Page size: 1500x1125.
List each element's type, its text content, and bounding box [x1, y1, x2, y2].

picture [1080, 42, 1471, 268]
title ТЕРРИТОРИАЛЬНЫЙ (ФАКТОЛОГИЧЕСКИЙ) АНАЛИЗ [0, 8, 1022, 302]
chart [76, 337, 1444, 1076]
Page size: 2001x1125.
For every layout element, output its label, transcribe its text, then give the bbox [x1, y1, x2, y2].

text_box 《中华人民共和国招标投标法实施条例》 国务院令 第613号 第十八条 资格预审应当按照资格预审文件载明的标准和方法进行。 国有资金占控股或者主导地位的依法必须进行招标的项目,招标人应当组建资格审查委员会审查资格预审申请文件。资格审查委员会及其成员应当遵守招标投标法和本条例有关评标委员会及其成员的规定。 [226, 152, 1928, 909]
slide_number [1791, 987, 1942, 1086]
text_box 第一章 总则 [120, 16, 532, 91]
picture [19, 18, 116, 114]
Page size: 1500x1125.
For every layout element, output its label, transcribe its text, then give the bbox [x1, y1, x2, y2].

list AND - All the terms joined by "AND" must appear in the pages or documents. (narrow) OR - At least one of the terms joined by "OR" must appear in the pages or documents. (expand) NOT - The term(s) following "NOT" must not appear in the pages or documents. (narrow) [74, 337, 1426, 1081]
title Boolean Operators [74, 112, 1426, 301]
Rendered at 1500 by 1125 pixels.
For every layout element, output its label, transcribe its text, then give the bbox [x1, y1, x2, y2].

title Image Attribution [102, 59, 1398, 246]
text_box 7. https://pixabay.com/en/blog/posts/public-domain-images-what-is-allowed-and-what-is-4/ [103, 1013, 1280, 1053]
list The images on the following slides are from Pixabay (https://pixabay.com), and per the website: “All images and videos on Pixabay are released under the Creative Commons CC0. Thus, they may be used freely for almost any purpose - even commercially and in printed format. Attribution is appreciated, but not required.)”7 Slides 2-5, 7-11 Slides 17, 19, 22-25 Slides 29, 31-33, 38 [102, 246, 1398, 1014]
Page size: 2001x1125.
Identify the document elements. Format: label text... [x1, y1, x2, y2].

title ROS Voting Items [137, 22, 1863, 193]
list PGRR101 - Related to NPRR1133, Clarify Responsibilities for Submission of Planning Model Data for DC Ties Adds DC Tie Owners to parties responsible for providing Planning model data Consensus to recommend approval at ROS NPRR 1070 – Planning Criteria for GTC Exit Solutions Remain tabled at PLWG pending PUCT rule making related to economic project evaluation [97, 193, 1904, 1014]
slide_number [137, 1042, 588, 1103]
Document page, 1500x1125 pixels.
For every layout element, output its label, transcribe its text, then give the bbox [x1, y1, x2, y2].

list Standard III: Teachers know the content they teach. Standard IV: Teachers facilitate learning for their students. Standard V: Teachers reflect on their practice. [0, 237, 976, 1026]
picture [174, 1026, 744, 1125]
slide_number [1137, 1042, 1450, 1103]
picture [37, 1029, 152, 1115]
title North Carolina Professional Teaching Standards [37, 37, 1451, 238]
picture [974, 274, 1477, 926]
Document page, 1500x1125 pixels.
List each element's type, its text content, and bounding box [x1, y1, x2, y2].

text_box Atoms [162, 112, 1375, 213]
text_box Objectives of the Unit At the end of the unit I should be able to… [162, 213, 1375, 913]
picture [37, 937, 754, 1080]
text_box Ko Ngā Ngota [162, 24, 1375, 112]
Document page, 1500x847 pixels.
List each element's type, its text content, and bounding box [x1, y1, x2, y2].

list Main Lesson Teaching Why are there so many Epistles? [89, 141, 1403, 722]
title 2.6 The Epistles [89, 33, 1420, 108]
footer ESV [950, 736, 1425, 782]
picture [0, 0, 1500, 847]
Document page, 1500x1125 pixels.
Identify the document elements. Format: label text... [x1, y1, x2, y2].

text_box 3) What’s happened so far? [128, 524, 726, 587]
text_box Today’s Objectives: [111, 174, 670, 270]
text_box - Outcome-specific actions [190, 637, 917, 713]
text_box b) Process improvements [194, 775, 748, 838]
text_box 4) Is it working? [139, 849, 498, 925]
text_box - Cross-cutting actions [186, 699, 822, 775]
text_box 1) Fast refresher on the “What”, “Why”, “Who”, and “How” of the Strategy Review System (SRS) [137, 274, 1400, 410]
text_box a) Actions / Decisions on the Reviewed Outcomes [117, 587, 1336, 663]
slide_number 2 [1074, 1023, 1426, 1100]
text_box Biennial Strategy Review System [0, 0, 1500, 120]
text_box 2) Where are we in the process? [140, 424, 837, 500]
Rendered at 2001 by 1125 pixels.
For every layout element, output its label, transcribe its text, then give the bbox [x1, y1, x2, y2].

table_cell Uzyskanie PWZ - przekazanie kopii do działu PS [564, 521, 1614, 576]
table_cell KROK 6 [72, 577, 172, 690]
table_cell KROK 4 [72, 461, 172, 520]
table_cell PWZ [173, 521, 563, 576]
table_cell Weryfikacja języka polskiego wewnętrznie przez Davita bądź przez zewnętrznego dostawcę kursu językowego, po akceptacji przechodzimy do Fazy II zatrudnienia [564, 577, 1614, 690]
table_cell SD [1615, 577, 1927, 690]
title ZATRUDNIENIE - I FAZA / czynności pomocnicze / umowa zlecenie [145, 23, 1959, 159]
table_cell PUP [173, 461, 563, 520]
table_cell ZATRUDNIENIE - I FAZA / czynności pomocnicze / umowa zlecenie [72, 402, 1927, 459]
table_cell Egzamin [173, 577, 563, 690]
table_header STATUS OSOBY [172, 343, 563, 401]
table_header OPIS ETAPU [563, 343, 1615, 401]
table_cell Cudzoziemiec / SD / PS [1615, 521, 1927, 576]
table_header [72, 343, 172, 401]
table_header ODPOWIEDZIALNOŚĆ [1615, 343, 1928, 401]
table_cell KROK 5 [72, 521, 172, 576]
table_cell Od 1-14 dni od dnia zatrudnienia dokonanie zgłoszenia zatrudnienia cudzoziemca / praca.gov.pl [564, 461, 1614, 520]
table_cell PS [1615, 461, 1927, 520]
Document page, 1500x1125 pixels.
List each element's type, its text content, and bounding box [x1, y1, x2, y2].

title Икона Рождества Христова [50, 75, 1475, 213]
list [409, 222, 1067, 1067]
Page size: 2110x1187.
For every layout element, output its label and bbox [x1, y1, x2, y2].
====================
▶ Exercise requirements
Transcribe verbatim. Cover the lines from the first line of the entries above to the line containing "Rendered at 1500 by 1125 pixels.", inclusive.

▶ Final answer
Page size: 1500x1125.
List each element's type, its text content, and bounding box [x1, y1, x2, y2].

picture [1080, 42, 1471, 268]
title ТЕРРИТОРИАЛЬНЫЙ (ФАКТОЛОГИЧЕСКИЙ) АНАЛИЗ [0, 8, 1022, 302]
chart [76, 337, 1444, 1076]
Page size: 2001x1125.
For every layout element, output its label, transcribe its text, then give the bbox [x1, y1, x2, y2].

text_box 《中华人民共和国招标投标法实施条例》 国务院令 第613号 第十八条 资格预审应当按照资格预审文件载明的标准和方法进行。 国有资金占控股或者主导地位的依法必须进行招标的项目,招标人应当组建资格审查委员会审查资格预审申请文件。资格审查委员会及其成员应当遵守招标投标法和本条例有关评标委员会及其成员的规定。 [226, 152, 1928, 909]
slide_number [1791, 987, 1942, 1086]
text_box 第一章 总则 [120, 16, 532, 91]
picture [19, 18, 116, 114]
Page size: 1500x1125.
For every layout element, output its label, transcribe its text, then give the bbox [x1, y1, x2, y2].

list AND - All the terms joined by "AND" must appear in the pages or documents. (narrow) OR - At least one of the terms joined by "OR" must appear in the pages or documents. (expand) NOT - The term(s) following "NOT" must not appear in the pages or documents. (narrow) [74, 337, 1426, 1081]
title Boolean Operators [74, 112, 1426, 301]
Rendered at 1500 by 1125 pixels.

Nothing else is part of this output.